**** Données fournies
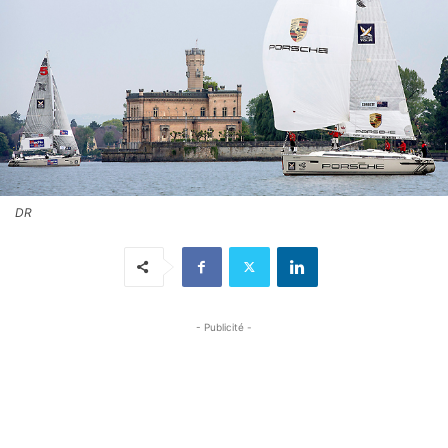
DR
- Publicité -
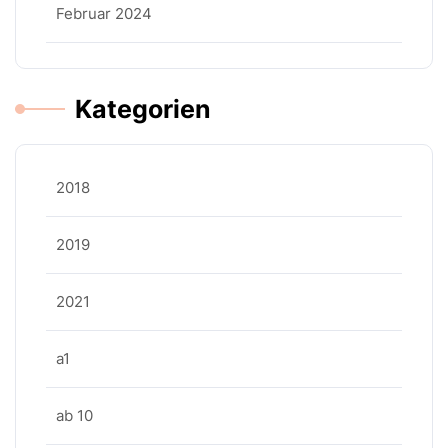
Februar 2024
Kategorien
2018
2019
2021
a1
ab 10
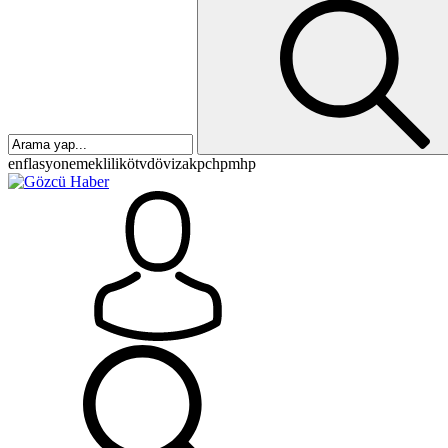
enflasyon
emeklilik
ötv
döviz
akp
chp
mhp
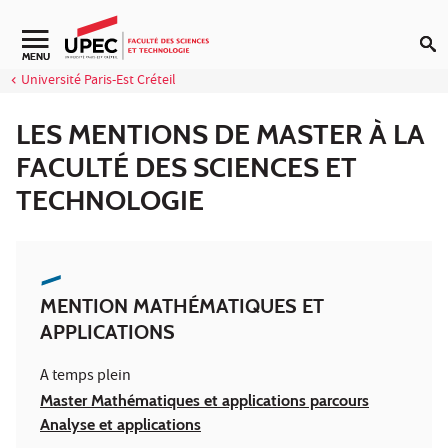
Aller au contenu
Navigation secondaire
MENU
Université Paris-Est Créteil
LES MENTIONS DE MASTER À LA
FACULTÉ DES SCIENCES ET
TECHNOLOGIE
MENTION MATHÉMATIQUES ET
APPLICATIONS
A temps plein
Master Mathématiques et applications parcours
Analyse et applications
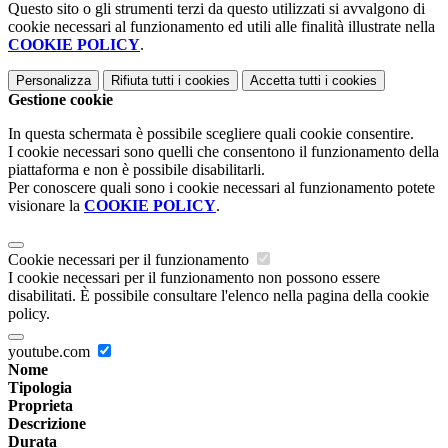
Questo sito o gli strumenti terzi da questo utilizzati si avvalgono di
cookie necessari al funzionamento ed utili alle finalità illustrate nella
COOKIE POLICY
.
Personalizza
Rifiuta tutti
i cookies
Accetta tutti
i cookies
Gestione cookie
In questa schermata è possibile scegliere quali cookie consentire.
I cookie necessari sono quelli che consentono il funzionamento della
piattaforma e non è possibile disabilitarli.
Per conoscere quali sono i cookie necessari al funzionamento potete
visionare la
COOKIE POLICY
.
Cookie necessari per il funzionamento
I cookie necessari per il funzionamento non possono essere
disabilitati. È possibile consultare l'elenco nella pagina della cookie
policy.
youtube.com
Nome
Tipologia
Proprieta
Descrizione
Durata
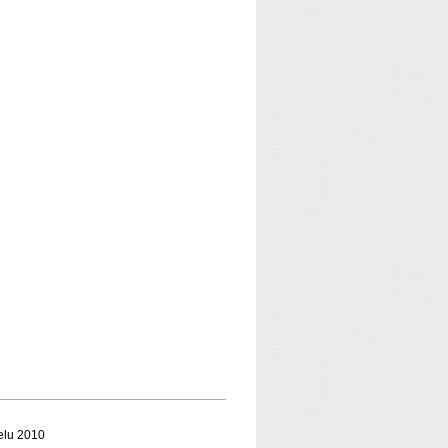
ielu 2010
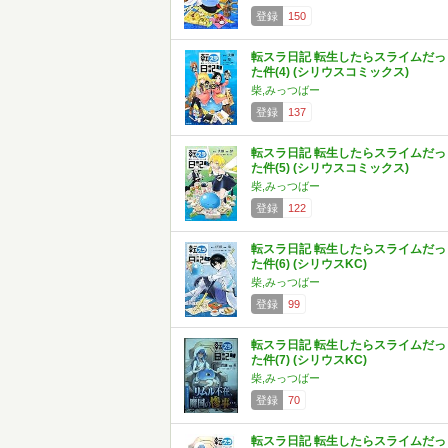
登録
150
転スラ日記 転生したらスライムだっ
た件(4) (シリウスコミックス)
柴,みっつばー
登録
137
転スラ日記 転生したらスライムだっ
た件(5) (シリウスコミックス)
柴,みっつばー
登録
122
転スラ日記 転生したらスライムだっ
た件(6) (シリウスKC)
柴,みっつばー
登録
99
転スラ日記 転生したらスライムだっ
た件(7) (シリウスKC)
柴,みっつばー
登録
70
転スラ日記 転生したらスライムだっ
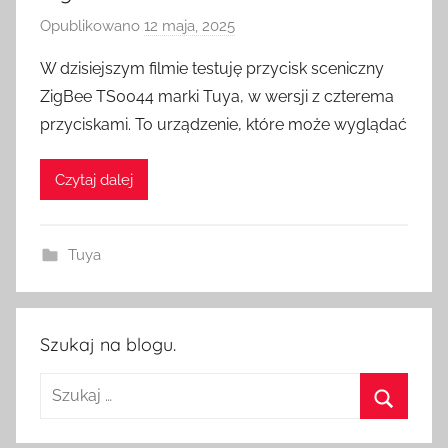
Opublikowano
12 maja, 2025
p
r
W dzisiejszym filmie testuję przycisk sceniczny
z
ZigBee TS0044 marki Tuya, w wersji z czterema
e
przyciskami. To urządzenie, które może wyglądać
z
H
Czytaj dalej
o
m
e
Tuya
S
w
i
t
Szukaj na blogu.
c
Szukaj:
h
Szukaj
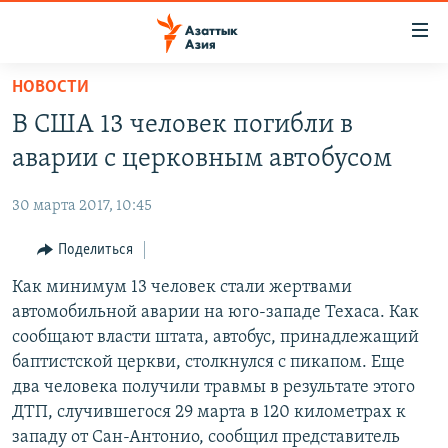
Доступность
ссылок
Вернуться
НОВОСТИ
к
ЦЕНТРАЛЬНАЯ АЗИЯ
В США 13 человек погибли в
основному
НОВОСТИ
КАЗАХСТАН
содержанию
аварии с церковным автобусом
ВОЙНА В УКРАИНЕ
Вернутся
КЫРГЫЗСТАН
к
30 марта 2017, 10:45
НА ДРУГИХ ЯЗЫКАХ
УЗБЕКИСТАН
главной
Поделиться
ТАДЖИКИСТАН
ҚАЗАҚША
навигации
ПОДПИШИТЕСЬ НА НАС В СОЦСЕТЯХ
Вернутся
Как минимум 13 человек стали жертвами
КЫРГЫЗЧА
к
автомобильной аварии на юго-западе Техаса. Как
ЎЗБЕКЧА
поиску
сообщают власти штата, автобус, принадлежащий
ТОҶИКӢ
Все сайты РСЕ/РС
баптистской церкви, столкнулся с пикапом. Еще
два человека получили травмы в результате этого
TÜRKMENÇE
ДТП, случившегося 29 марта в 120 километрах к
западу от Сан-Антонио, сообщил представитель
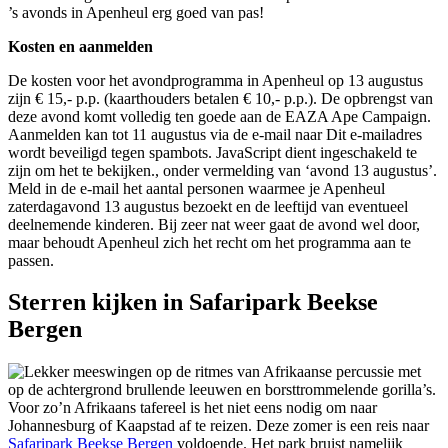
’s avonds in Apenheul erg goed van pas!
Kosten en aanmelden
De kosten voor het avondprogramma in Apenheul op 13 augustus
zijn € 15,- p.p. (kaarthouders betalen € 10,- p.p.). De opbrengst van
deze avond komt volledig ten goede aan de EAZA Ape Campaign.
Aanmelden kan tot 11 augustus via de e-mail naar
Dit e-mailadres
wordt beveiligd tegen spambots. JavaScript dient ingeschakeld te
zijn om het te bekijken.
, onder vermelding van ‘avond 13 augustus’.
Meld in de e-mail het aantal personen waarmee je Apenheul
zaterdagavond 13 augustus bezoekt en de leeftijd van eventueel
deelnemende kinderen. Bij zeer nat weer gaat de avond wel door,
maar behoudt Apenheul zich het recht om het programma aan te
passen.
Sterren kijken in Safaripark Beekse
Bergen
Lekker meeswingen op de ritmes van Afrikaanse percussie met
op de achtergrond brullende leeuwen en borsttrommelende gorilla’s.
Voor zo’n Afrikaans tafereel is het niet eens nodig om naar
Johannesburg of Kaapstad af te reizen. Deze zomer is een reis naar
Safaripark Beekse Bergen
voldoende. Het park bruist namelijk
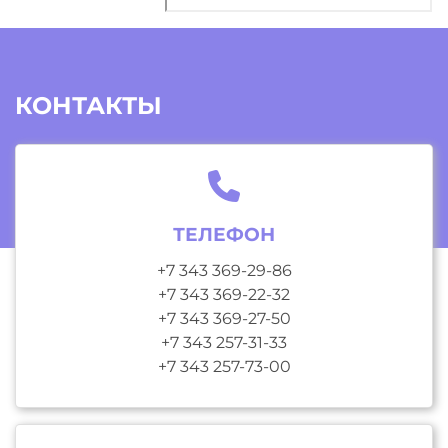
КОНТАКТЫ
ТЕЛЕФОН
+7 343 369-29-86
+7 343 369-22-32
+7 343 369-27-50
+7 343 257-31-33
+7 343 257-73-00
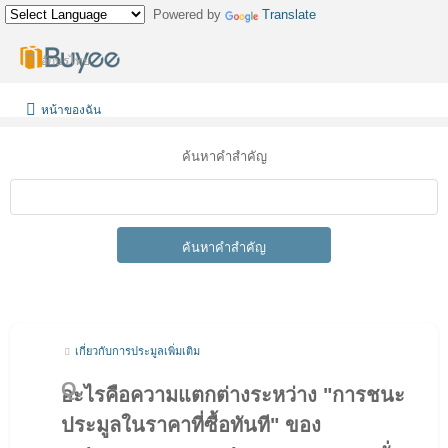
Powered by
Translate
อักษรไทย
หน้าของฉัน
ค้นหาคำสำคัญ
ค้นหาคำสำคัญ
เกี่ยวกับการประมูลเพิ่มเติม
อะไรคือความแตกต่างระหว่าง "การชนะ
ประมูลในราคาที่ซื้อทันที" ของ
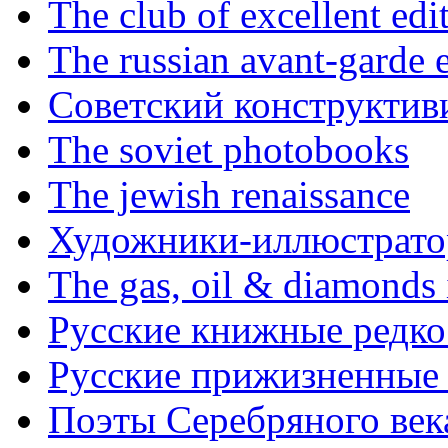
The club of excellent edi
The russian avant-garde e
Советский конструктив
The soviet photobooks
The jewish renaissance
Художники-иллюстратор
The gas, oil & diamonds 
Русские книжные редко
Русские прижизненные 
Поэты Серебряного век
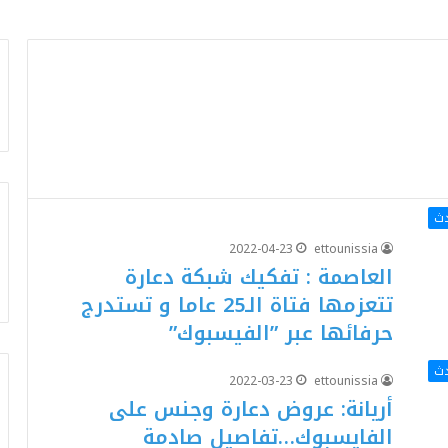
دث
2022-04-23
ettounissia
العاصمة : تفكيك شبكة دعارة
تتعزمها فتاة الـ25 عاما و تستدرج
حرفائها عبر ”الفيسبوك”
دث
2022-03-23
ettounissia
أريانة: عروض دعارة وجنس على
الفايسبوك…تفاصيل صادمة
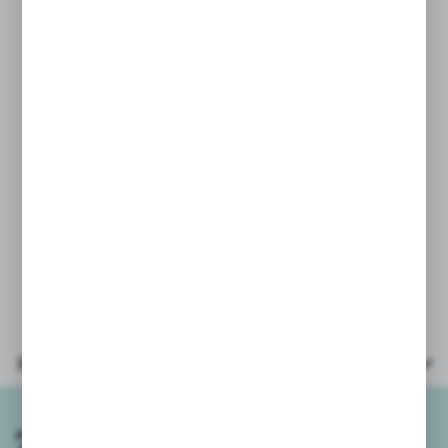
- 2x grzechotka duża - 13 cm
wysokość
- 2x grzechotka mała – 8 cm wysokość
PARAMETRY:
Wiek 3+
Całość zapakowana w woreczek
foliowy z zawieszką.
Parametry
Zapisz się do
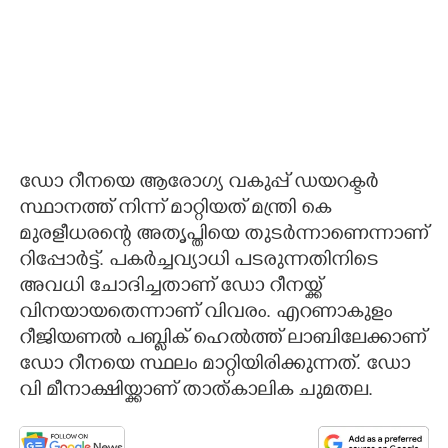
ഡോ റീനയെ ആരോഗ്യ വകുപ്പ് ഡയറക്ട‌ർ
സ്ഥാനത്ത് നിന്ന് മാറ്റിയത് മന്ത്രി കെ
മുരളീധരന്റെ അതൃപ്തിയെ തുടര്‍ന്നാണെന്നാണ്
റിപ്പോർട്ട്. പകര്‍ച്ചവ്യാധി പടരുന്നതിനിടെ
അവധി ചോദിച്ചതാണ് ഡോ റീനയ്ക്ക്
വിനയായതെന്നാണ് വിവരം. എറണാകുളം
റീജിയണല്‍ പബ്ലിക് ഹെല്‍ത്ത് ലാബിലേക്കാണ്
ഡോ റീനയെ സ്ഥലം മാറ്റിയിരിക്കുന്നത്. ഡോ
വി മീനാക്ഷിയ്ക്കാണ് താത്കാലിക ചുമതല.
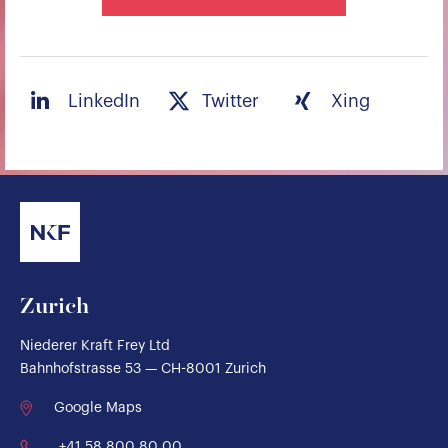
LinkedIn
Twitter
Xing
Zurich
Niederer Kraft Frey Ltd
Bahnhofstrasse 53 — CH-8001 Zurich
Google Maps
+41 58 800 80 00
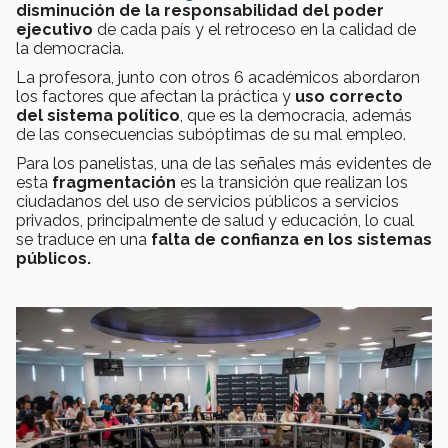
disminución de la responsabilidad del poder
ejecutivo
de cada país y el retroceso en la calidad de
la democracia.
La profesora, junto con otros 6 académicos abordaron
los factores que afectan la práctica y
uso correcto
del sistema político
, que es la democracia, además
de las consecuencias subóptimas de su mal empleo.
Para los panelistas, una de las señales más evidentes de
esta
fragmentación
es la transición que realizan los
ciudadanos del uso de servicios públicos a servicios
privados, principalmente de salud y educación, lo cual
se traduce en una
falta de confianza en los sistemas
públicos.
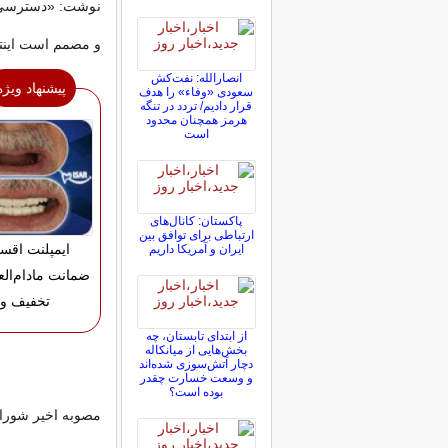
نوشت: «دسترسی 
و مصمم است اینترن
انصارالله: نفت‌کش
پیشنهاد ویژه
سعودی «وفاء» را هدف
قرار دادیم/ تردد در تنگه
هرمز همچنان محدود
است
پاکستان: کانال‌های
ارتباطی برای توافق بین
ایمپلنت اقس
ایران و آمریکا داریم
تخفیف وی
از ابتدای تابستان، چه
بخش‌هایی از میانکاله
دچار آتش‌سوزی شده‌اند
و وسعت خسارت چقدر
بوده است؟
‌مصوبه اخیر شورا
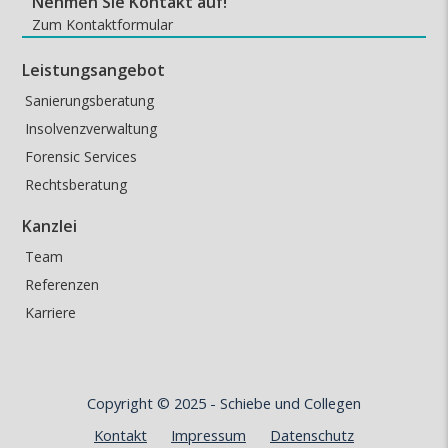
Nehmen Sie Kontakt auf!
Zum Kontaktformular
Leistungsangebot
Sanierungsberatung
Insolvenzverwaltung
Forensic Services
Rechtsberatung
Kanzlei
Team
Referenzen
Karriere
Copyright © 2025 -
Schiebe und Collegen
Kontakt
Impressum
Datenschutz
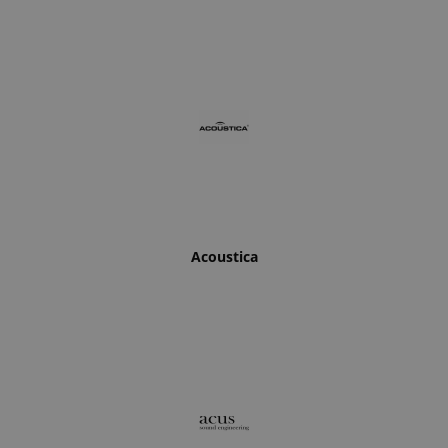
Acoustica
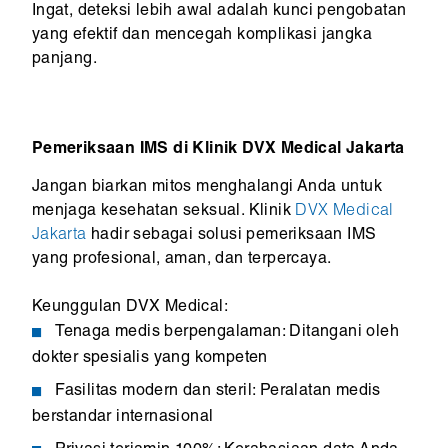
Ingat, deteksi lebih awal adalah kunci pengobatan
yang efektif dan mencegah komplikasi jangka
panjang.
Pemeriksaan IMS di Klinik DVX Medical Jakarta
Jangan biarkan mitos menghalangi Anda untuk
menjaga kesehatan seksual. Klinik
DVX Medical
Jakarta
hadir sebagai solusi pemeriksaan IMS
yang profesional, aman, dan terpercaya.
Keunggulan DVX Medical:
Tenaga medis berpengalaman: Ditangani oleh
dokter spesialis yang kompeten
Fasilitas modern dan steril: Peralatan medis
berstandar internasional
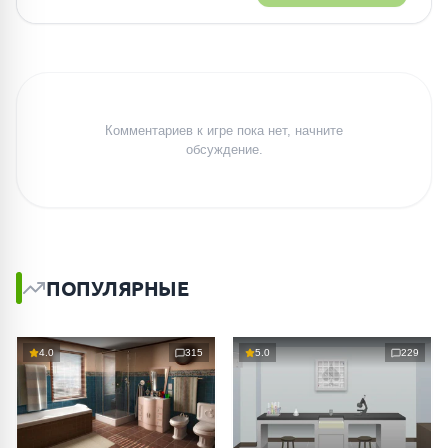
Комментариев к игре пока нет, начните
обсуждение.
ПОПУЛЯРНЫЕ
4.0
315
5.0
229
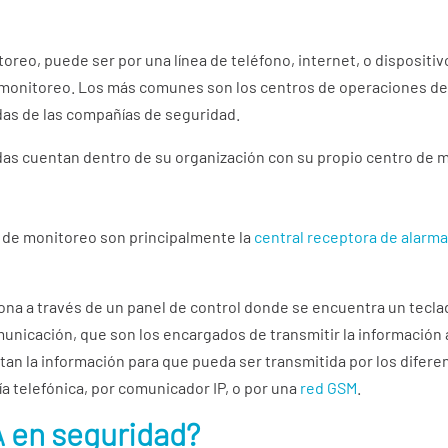
toreo, puede ser por una línea de teléfono, internet, o dispositi
e monitoreo. Los más comunes son los centros de operaciones de 
adas de las compañías de seguridad.
das cuentan dentro de su organización con su propio centro de 
de monitoreo son principalmente la
central receptora de alarm
ona a través de un panel de control donde se encuentra un tecla
nicación, que son los encargados de transmitir la información 
n la información para que pueda ser transmitida por los diferen
a telefónica, por comunicador IP, o por una
red GSM
.
 en seguridad?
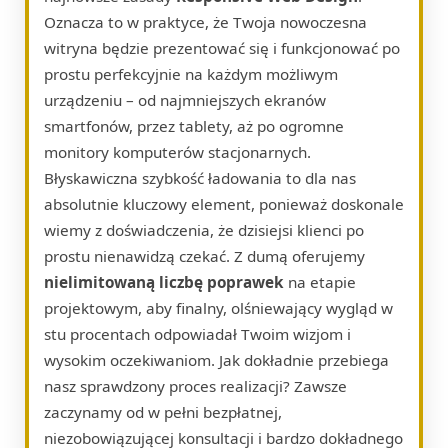
Oznacza to w praktyce, że Twoja nowoczesna
witryna będzie prezentować się i funkcjonować po
prostu perfekcyjnie na każdym możliwym
urządzeniu – od najmniejszych ekranów
smartfonów, przez tablety, aż po ogromne
monitory komputerów stacjonarnych.
Błyskawiczna szybkość ładowania to dla nas
absolutnie kluczowy element, ponieważ doskonale
wiemy z doświadczenia, że dzisiejsi klienci po
prostu nienawidzą czekać. Z dumą oferujemy
nielimitowaną liczbę poprawek
na etapie
projektowym, aby finalny, olśniewający wygląd w
stu procentach odpowiadał Twoim wizjom i
wysokim oczekiwaniom. Jak dokładnie przebiega
nasz sprawdzony proces realizacji? Zawsze
zaczynamy od w pełni bezpłatnej,
niezobowiązującej konsultacji i bardzo dokładnego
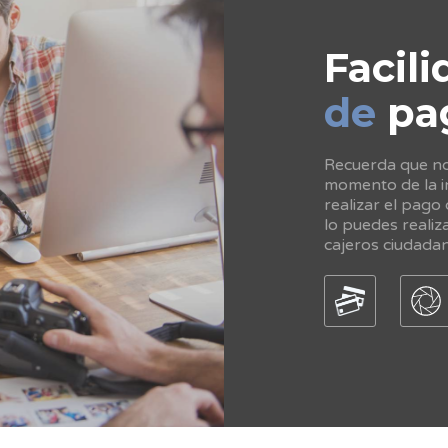
Facili
de
pa
Recuerda que no 
momento de la in
realizar el pago
lo puedes realiz
cajeros ciudada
********
- [Objectif visé]:
Dans la liste ci-dessus, recopiez à l'identique tout ce qui va de la ligne contenant "toreo, puede ser" jusqu'à la ligne contenant "en seguridad?", ces deux lignes comprises.

- [Résultat obtenu]:
toreo, puede ser por una línea de teléfono, internet, o dispositi
e monitoreo. Los más comunes son los centros de operaciones de 
adas de las compañías de seguridad.
das cuentan dentro de su organización con su propio centro de 
de monitoreo son principalmente la
central receptora de alarm
ona a través de un panel de control donde se encuentra un tecla
nicación, que son los encargados de transmitir la información 
n la información para que pueda ser transmitida por los diferen
a telefónica, por comunicador IP, o por una
red GSM
.
 en seguridad?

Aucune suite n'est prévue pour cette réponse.